Her first look behind the scenes offered the opportunity to work as a sound designer on the documentary ‘The Story of a Weeping Camel’ (2003), which was nominated by the American Film Academy for the Oscar ‘Best Foreign Film’ and won Best Documentary of the year at the 57th Directors Guild of America Award in 2005.

In 2007 Jakob was supervising sound editor on ‘The Counterfeiters’ (directed by Stefan Ruzowitzky), which won the Best Foreign Film Oscar in 2008. The sound team was invited to several conferences to present the sound work of this film, such as the well-known international SoundTrack Cologne or the German ‘Tonmeister Tagung’.

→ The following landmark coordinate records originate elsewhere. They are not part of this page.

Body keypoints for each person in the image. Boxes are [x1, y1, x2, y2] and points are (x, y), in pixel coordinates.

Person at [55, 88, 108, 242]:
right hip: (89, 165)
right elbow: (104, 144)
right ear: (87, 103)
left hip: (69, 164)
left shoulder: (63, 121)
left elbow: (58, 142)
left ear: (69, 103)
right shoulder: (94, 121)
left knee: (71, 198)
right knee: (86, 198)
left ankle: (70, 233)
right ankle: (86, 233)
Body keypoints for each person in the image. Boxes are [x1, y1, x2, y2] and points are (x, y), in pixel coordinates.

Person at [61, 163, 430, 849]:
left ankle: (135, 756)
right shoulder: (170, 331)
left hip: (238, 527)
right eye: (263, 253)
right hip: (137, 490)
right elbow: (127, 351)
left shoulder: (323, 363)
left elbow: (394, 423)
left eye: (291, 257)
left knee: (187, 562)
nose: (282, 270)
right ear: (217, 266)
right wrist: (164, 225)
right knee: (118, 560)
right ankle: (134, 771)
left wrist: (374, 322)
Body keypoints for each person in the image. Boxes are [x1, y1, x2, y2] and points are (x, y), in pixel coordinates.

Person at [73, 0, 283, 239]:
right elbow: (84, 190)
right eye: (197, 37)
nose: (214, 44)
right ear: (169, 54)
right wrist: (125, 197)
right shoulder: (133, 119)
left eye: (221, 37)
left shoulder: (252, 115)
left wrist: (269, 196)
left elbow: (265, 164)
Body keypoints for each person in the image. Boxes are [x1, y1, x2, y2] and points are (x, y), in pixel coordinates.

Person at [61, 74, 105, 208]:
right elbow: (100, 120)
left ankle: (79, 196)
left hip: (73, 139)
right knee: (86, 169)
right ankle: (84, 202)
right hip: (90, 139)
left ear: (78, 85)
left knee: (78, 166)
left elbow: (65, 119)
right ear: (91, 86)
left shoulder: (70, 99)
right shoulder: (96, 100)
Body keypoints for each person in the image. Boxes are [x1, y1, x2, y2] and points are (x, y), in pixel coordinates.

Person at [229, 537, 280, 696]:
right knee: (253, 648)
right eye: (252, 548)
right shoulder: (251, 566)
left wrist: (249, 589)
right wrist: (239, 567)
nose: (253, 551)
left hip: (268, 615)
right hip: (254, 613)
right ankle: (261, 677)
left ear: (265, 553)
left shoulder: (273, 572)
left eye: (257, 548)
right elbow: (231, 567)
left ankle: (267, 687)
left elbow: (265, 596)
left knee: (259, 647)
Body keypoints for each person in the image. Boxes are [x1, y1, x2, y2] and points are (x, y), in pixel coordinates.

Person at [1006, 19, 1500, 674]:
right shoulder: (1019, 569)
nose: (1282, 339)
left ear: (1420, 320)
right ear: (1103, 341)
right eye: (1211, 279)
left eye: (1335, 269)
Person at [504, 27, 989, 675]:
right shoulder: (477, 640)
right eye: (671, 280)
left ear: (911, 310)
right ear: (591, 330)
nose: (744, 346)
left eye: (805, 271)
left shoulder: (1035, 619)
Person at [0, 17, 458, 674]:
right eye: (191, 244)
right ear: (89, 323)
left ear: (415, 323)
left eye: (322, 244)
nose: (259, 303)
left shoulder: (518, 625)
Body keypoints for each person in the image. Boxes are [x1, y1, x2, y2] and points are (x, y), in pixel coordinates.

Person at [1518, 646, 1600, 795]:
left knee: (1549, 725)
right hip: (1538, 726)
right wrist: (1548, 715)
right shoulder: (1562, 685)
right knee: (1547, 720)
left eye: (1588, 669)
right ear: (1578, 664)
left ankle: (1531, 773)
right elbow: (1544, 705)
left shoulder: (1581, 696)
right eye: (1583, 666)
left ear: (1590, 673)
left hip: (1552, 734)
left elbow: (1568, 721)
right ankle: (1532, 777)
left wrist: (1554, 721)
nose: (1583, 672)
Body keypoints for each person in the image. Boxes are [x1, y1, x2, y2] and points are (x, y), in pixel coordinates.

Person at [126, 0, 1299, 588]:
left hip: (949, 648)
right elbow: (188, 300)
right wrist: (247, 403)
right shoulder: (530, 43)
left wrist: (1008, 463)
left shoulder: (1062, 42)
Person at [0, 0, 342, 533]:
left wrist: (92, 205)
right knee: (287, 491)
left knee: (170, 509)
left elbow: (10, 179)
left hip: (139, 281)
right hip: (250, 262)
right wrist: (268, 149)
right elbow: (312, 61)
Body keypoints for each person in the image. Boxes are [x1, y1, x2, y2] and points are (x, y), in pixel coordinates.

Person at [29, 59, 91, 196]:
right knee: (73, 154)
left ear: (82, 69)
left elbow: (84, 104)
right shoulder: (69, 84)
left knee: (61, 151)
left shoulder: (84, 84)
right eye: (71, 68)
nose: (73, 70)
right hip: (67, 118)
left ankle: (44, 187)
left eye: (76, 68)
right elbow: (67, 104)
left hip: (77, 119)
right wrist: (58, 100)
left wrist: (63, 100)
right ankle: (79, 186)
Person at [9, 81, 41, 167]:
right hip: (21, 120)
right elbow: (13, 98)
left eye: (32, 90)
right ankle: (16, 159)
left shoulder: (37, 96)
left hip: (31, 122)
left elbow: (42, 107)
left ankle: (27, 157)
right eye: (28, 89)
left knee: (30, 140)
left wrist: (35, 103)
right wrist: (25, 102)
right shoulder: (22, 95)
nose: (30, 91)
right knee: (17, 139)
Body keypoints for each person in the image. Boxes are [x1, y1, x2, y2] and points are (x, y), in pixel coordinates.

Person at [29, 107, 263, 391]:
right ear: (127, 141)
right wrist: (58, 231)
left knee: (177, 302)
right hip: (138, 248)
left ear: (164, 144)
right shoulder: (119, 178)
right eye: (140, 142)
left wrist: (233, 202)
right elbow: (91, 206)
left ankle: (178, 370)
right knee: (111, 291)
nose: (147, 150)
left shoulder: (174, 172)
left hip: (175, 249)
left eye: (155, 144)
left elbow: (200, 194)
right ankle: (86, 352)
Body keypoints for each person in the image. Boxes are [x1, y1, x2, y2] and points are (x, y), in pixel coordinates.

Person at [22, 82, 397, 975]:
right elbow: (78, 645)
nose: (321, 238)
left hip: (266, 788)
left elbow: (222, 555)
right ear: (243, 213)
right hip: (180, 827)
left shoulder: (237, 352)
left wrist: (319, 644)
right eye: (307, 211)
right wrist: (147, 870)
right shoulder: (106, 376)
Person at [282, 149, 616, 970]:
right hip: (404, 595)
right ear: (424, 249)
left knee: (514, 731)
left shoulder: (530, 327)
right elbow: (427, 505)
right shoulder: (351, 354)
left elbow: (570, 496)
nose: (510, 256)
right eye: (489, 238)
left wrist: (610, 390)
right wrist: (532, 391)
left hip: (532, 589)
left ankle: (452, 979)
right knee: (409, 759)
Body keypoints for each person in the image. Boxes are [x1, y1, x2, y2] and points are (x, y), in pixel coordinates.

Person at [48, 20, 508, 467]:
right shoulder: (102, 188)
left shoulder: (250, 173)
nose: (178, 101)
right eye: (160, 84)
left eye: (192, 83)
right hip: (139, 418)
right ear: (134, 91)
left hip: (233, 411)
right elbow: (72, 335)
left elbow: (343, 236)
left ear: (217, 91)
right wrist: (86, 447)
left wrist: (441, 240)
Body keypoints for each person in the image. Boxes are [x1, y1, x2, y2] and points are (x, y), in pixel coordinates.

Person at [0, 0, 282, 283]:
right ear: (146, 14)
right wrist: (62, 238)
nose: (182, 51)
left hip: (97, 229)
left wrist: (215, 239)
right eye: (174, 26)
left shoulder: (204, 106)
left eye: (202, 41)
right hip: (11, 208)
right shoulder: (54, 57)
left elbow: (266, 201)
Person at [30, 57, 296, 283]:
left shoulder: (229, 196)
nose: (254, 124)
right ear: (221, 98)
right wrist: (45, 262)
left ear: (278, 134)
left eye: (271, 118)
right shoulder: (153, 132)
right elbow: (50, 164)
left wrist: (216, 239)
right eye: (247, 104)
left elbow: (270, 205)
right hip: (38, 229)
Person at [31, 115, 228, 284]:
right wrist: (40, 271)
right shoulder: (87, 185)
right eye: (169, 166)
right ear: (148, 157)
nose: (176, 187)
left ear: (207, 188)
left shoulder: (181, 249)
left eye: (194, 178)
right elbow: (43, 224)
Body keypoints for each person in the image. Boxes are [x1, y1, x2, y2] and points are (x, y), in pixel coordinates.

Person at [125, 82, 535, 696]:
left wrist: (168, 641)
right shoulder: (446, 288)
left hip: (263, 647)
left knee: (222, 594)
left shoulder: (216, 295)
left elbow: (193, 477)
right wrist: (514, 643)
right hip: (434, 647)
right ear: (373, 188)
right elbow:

Over the last eight years Jakob has worked on numerous award-winning feature television and cinema motion pictures such as ‘Kroko’ (director by Silke Enders) – winning the German Film Academy Award and the European Film Prize in 2004 and ‘Bal – Honey’ (directed by Semih Kaplanoğlu) – winner of the Golden Bear at the 60th International Film Festival Berlinale 2010.

It has always been important for Jakob, however, not only to work on financially huge projects, but also to support ambitious, visionary film projects such as ‘The Green Wave’ (directed by Ali Samadi Ahadi) – winner of the famous German Adolf Grimme Prize and the German Human Rights Film Prize.

As a sound designer, she has been responsible for more then 70 documentaries, experimental, feature and short films. Even while working for well-known German TV stations, such as Arte, ZDF, ARD, RTL, 3sat, her heart has always belonged to movie theatres. There is no place where you can be more precise and creative with sound.

‘Being a sound designer is not a question of yes or no. It’s passion and pure emotion.’

Stefano Sasso
Electronic sound artist

Born in Italy, 1978.

Graduated in Science of Communication from the University of Macerata. He teaches Multimedia Acoustics and Music for Media at the same University.

Musician and sound designer, he has collaborated with various artists from Italy and other countries, including illustrator and animator Simone Massi, painter and animator Julia Gromskaya, composer Paolo Marzocchi, video artists Stefano Franceschetti and Cristiano Carloni. His work concentrates on interaction between music and other languages, as well as live performance, and has written original soundtracks to short movies, animation movies, installations, performances and contemporary theatre works.

He has won several international prizes and nominations for his soundtracks.